9.3 Potential Confounds

Confound Mitigation
Query difficulty Crossed design (all queries × all conditions)
LLM variability Multiple runs, fixed seed where possible
Evaluator bias Randomized presentation, blinding
Order effects Counterbalancing in human evaluation

10. Timeline

Week Activity
1-2 Implement idea generation scripts
3 Generate all ideas (5 conditions × 30 queries)
4 Compute automatic metrics
5 Design and pilot human evaluation
6-7 Run human evaluation (60 participants)
8 Analyze results
9-10 Write paper
11 Internal review
12 Submit

11. Appendix: Direct Generation Prompt

For baseline condition C1 (Direct LLM generation):

You are a creative innovation consultant.

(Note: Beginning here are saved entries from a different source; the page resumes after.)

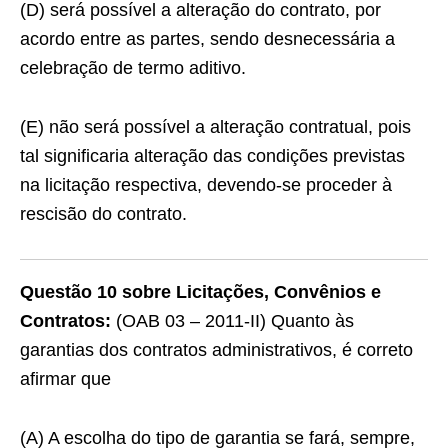
(D) será possível a alteração do contrato, por
acordo entre as partes, sendo desnecessária a
celebração de termo aditivo.
(E) não será possível a alteração contratual, pois
tal significaria alteração das condições previstas
na licitação respectiva, devendo-se proceder à
rescisão do contrato.
Questão 10 sobre Licitações, Convênios e
Contratos:
(OAB 03 – 2011-II) Quanto às
garantias dos contratos administrativos, é correto
afirmar que
(A) A escolha do tipo de garantia se fará, sempre,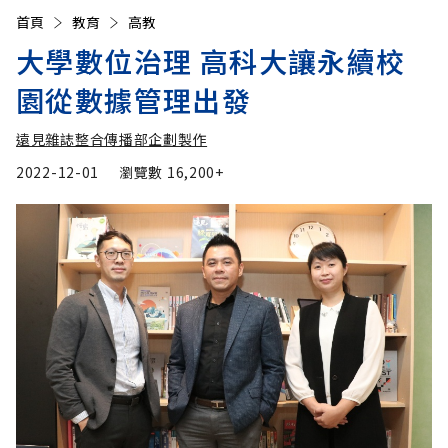
首頁
教育
高教
大學數位治理 高科大讓永續校
園從數據管理出發
遠見雜誌整合傳播部企劃製作
2022-12-01
瀏覽數
16,200+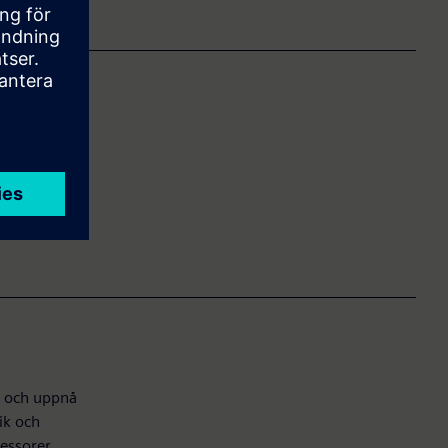
l
orer som
r och uppnå
ik och
essorer.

Generate 20 unique and creative ideas
for improving or reimagining a [QUERY].

Requirements:
- Each idea should be distinct and novel
- Ideas should range from incremental improvements to radical innovations
- Consider different aspects: materials, functions, user experiences, contexts
- Provide a brief (15-30 word) description for each idea

Output format:
1. [Idea keyword]: [Description]
2. [Idea keyword]: [Description]
...
20. [Idea keyword]: [Description]

12. Appendix: Random Perspective Words

For condition C5 (Random-Perspective), sample from:

[
  "ocean", "mountain", "forest", "desert", "cave",
  "microscope", "telescope", "kaleidoscope", "prism", "lens",
  "butterfly", "elephant", "octopus", "eagle", "ant",
  "sunrise", "thunderstorm", "rainbow", "fog", "aurora",
  "clockwork", "origami", "mosaic", "symphony", "ballet",
  "ancient", "futuristic", "organic", "crystalline", "liquid",
  "whisper", "explosion", "rhythm", "silence", "echo"
]

This tests whether ANY perspective shift helps, or if EXPERT perspectives specifically matter.